Texto: Fernanda Chaves

Camila Rodrigues | <i>Crédito: PATRICK SISTER / DIVULGAÇÃO
Camila Rodrigues | Crédito: PATRICK SISTER / DIVULGAÇÃO

Enquanto dá vida à Carmona, de Belaventura, Camila Rodrigues contabiliza 12 anos de TV. E a atriz mostra que não foi só o seu visual que mudou nesses anos. Mas sim a forma como encara seu ofício. “Eu não entendia o que era a minha profissão. Antigamente, eu achava que era mais oba-oba. Hoje, compreendo e respeito muito mais, estudo e me dedico”, explica.

A paulista estreou na televisão em 2005, como a Mari de América, e reconhece que teve sim a fase do deslumbramento. “Eu tinha 21 anos, fazendo uma novela das 9, sendo a irmã da protagonista. Dei uma deslumbrada sim. Mas a vida é essa, eu precisava passar por isso para estar aqui hoje, feliz”, admite. Aos 34 anos, ela procura levar uma vida mais simples. “Antigamente, eu queria ter uma casa incrível para receber as pessoas e fazer fotos para a CARAS. Não é mais a minha pretensão. Tenho meu apartamento, o dinheirinho guardado, sei até onde posso ir. Claro que se eu puder comprar minha casa vai ser maravilhoso. Mas não é mais prioridade. Viver a minha vida, estar com a minha família, ficar bem de saúde, fazer meus trabalhos dignamente, isso está em primeiro lugar”, explica.
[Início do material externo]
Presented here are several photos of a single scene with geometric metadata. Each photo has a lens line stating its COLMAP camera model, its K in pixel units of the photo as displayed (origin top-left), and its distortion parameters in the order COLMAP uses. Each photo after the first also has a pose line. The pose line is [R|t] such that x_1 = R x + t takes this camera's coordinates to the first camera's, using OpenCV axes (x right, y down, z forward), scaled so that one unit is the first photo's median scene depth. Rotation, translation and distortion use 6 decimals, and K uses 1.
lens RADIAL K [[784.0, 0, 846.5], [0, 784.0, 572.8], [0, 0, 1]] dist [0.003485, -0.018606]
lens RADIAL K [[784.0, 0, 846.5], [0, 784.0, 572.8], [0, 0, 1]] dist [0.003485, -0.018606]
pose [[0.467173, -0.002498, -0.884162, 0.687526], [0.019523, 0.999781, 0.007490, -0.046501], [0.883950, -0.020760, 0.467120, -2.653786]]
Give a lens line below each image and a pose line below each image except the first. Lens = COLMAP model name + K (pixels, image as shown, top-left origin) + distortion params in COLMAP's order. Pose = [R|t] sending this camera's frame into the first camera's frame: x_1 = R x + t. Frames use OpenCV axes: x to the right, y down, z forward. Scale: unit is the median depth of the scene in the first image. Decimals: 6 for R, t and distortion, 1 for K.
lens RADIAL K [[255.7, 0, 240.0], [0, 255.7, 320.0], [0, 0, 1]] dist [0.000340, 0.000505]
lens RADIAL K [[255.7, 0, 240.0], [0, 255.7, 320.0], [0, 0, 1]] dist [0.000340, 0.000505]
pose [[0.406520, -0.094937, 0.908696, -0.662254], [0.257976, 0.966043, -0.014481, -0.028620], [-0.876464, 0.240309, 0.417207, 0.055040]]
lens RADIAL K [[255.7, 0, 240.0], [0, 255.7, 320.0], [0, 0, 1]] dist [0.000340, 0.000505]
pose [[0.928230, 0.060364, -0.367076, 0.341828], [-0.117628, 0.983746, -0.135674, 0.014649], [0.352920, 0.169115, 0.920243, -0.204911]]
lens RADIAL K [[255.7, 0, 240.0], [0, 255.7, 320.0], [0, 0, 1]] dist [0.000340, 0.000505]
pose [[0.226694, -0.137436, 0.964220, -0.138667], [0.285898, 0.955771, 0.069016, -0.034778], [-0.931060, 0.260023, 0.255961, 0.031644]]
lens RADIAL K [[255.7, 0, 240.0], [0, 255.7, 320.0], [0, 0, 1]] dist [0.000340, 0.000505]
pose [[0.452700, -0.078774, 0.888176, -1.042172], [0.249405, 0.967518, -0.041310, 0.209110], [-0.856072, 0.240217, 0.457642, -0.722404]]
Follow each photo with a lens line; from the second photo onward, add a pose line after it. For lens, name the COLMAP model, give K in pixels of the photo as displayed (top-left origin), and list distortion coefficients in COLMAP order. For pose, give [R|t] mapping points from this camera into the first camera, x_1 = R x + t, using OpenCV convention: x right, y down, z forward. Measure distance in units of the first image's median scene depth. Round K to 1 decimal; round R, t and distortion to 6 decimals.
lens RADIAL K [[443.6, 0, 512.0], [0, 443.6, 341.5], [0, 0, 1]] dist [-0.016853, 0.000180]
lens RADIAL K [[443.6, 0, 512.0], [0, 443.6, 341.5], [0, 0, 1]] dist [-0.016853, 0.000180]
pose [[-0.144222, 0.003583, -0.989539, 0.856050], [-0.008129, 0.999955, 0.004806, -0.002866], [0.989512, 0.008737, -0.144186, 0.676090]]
Todo esse amadurecimento a virginiana credita à vida. “Passei por muitos altos e baixos. Já casei, separei, casei de novo, separei, já fui de lá, sou daqui, já trabalhei, não trabalhei... A vida me trouxe isso tudo, hoje sou muito mais pé no chão”, reflete.

DIVISOR DE ÁGUAS

Sucesso dentro e fora do Brasil, Os Dez Mandamentos (2015) é um marco na vida da atriz. “Foi a virada na minha carreira. As pessoas passaram a acreditar no meu trabalho. Quando peguei a protagonista, o coração bateu forte e falei: ‘Será?’ Fui o tempo inteiro desafiada e acho que consegui fazer um trabalho interessante. Foi um marco para a emissora e um divisor de águas na minha vida”, conta. Agora, a paulista encara outro desafio ao viver a durona Carmona. “Ia fazer Apocalipse e caí de paraquedas em Belaventura. Foi a melhor coisa que eu fiz. É um voo alto que a novela me deu, porque ela tem muitas possibilidades”, diz ela, que assume ser uma manteiga derretida: “Sou extremamente emocional, choro com filme, com o Gugu, com o MasterChef...”

VIDA A DOIS

Namorando há um ano e três meses o diretor de negócio Ighor Payola, a estrela conta que subir ao altar de novo não passa pela sua cabeça. “Já deu! Foram duas vezes de noiva, vou entrar de que cor agora? Nem o padre vai aceitar, vou ter que trocar de religião (risos)”, brinca. Camila traz na bagagem experiências que a fizeram mudar seu conceito sobre a vida a dois. “É muito saudável a relação cada um na sua casa. Por mais que case e durma junto, mas cada um com o seu espaço. Mas... Tudo pode cair por terrra e, ano que vem, me casar de noiva. Nunca se sabe, né? Mas não tenho essa vontade não”, frisa.

Sem arrependimentos, ela não apagaria nada do que viveu. “Se eu não tivesse passado por algumas inconsequências ou trabalhos que não levei tão a serio, eu não estaria aqui. Tive a segunda chance não só na carreira, mas de ser feliz na vida mesmo. Não faço mais nada raso, quero fazer tudo profundo. É isso que me interesa”, avisa.